Students headed back to classrooms at elementary schools yesterday as New York City enters a stage of resuming in-person learning amid the COVID-19 pandemic.
Twice delayed, the reopening comes over objections from school principals, who said that the city’s complicated, changing plans put them in a staffing bind.
Meanwhile, officials are worried about recent spurts in virus cases in some city neighborhoods.
“It’s a big moment for the city,” New York Mayor Bill de Blasio said on cable news station NY1.
With in-person learning for middle and high-school students scheduled to begin tomorrow, De Blasio said that “as many as half a million kids could be in school in the course of this week.”
With more than 1 million public-school students, New York City initially had a more ambitious timeline than many other big US school systems for bringing children back to school this fall.
Families have the option of choosing all-remote learning, and a growing number are doing so — 48 percent as of Friday last week, up from 30 percent six weeks earlier, according to New York City Education Department statistics.
Other students are already back in the city’s virus-altered version of in-person school, learning sometimes in classrooms and sometimes at home.
Pre-kindergarteners and some special education students began showing up on Monday last week as online instruction began for the rest of the student body.

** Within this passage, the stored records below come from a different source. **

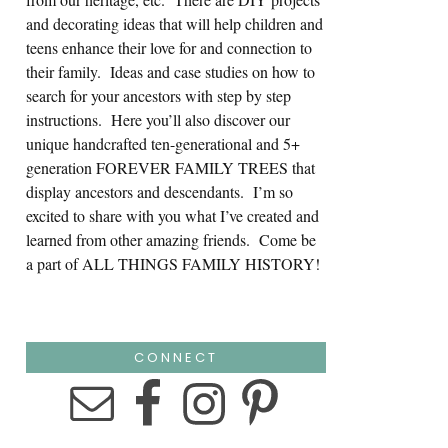
and decorating ideas that will help children and
teens enhance their love for and connection to
their family. Ideas and case studies on how to
search for your ancestors with step by step
instructions. Here you’ll also discover our
unique handcrafted ten-generational and 5+
generation FOREVER FAMILY TREES that
display ancestors and descendants. I’m so
excited to share with you what I’ve created and
learned from other amazing friends. Come be
a part of ALL THINGS FAMILY HISTORY!
CONNECT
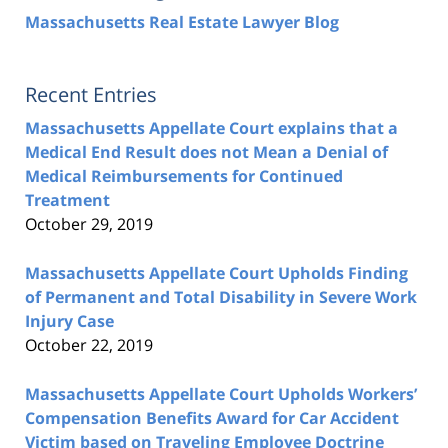
Massachusetts Real Estate Lawyer Blog
Recent Entries
Massachusetts Appellate Court explains that a
Medical End Result does not Mean a Denial of
Medical Reimbursements for Continued
Treatment
October 29, 2019
Massachusetts Appellate Court Upholds Finding
of Permanent and Total Disability in Severe Work
Injury Case
October 22, 2019
Massachusetts Appellate Court Upholds Workers’
Compensation Benefits Award for Car Accident
Victim based on Traveling Employee Doctrine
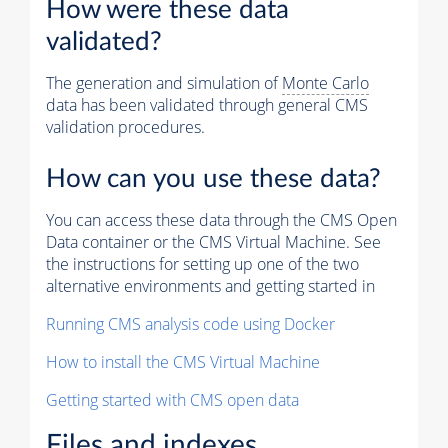
How were these data
validated?
The generation and simulation of
Monte Carlo
data has been validated through general CMS
validation procedures.
How can you use these data?
You can access these data through the CMS Open
Data container or the CMS Virtual Machine. See
the instructions for setting up one of the two
alternative environments and getting started in
Running CMS analysis code using Docker
How to install the CMS Virtual Machine
Getting started with CMS open data
Files and indexes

Students were originally due back on Sept. 10, but the start date was pushed back repeatedly after the city teachers’ union said that it was not safe to open schools because of outdated ventilation systems, an insufficient number of school nurses and other issues.
At one point, the United Federation of Teachers threatened to strike.
The union was still pressing for changes as recently as Friday last week, when the city agreed to let more teachers work from home when instructing students remotely, rather than having to come in to school to conduct online classes.
The principals’ union said that the late-breaking change was too much.
Principals had already complained that the city was creating a staffing crunch by planning to have three different groups of teachers — one for all-remote students, another for in-classroom pupils and a third for blended-program students when they are at home.
Saying that De Blasio and New York City Schools Chancellor Richard Carranza “have entered into grossly irresponsible staffing agreements,” the Council of School Supervisors and Administrators on Sunday called for New York State to take control of the school system for the duration of the pandemic.
New York Governor Andrew Cuomo on Monday said that he understood the concern of the principals’ union and that the state would monitor virus testing data to determine whether any steps need to be taken concerning schools.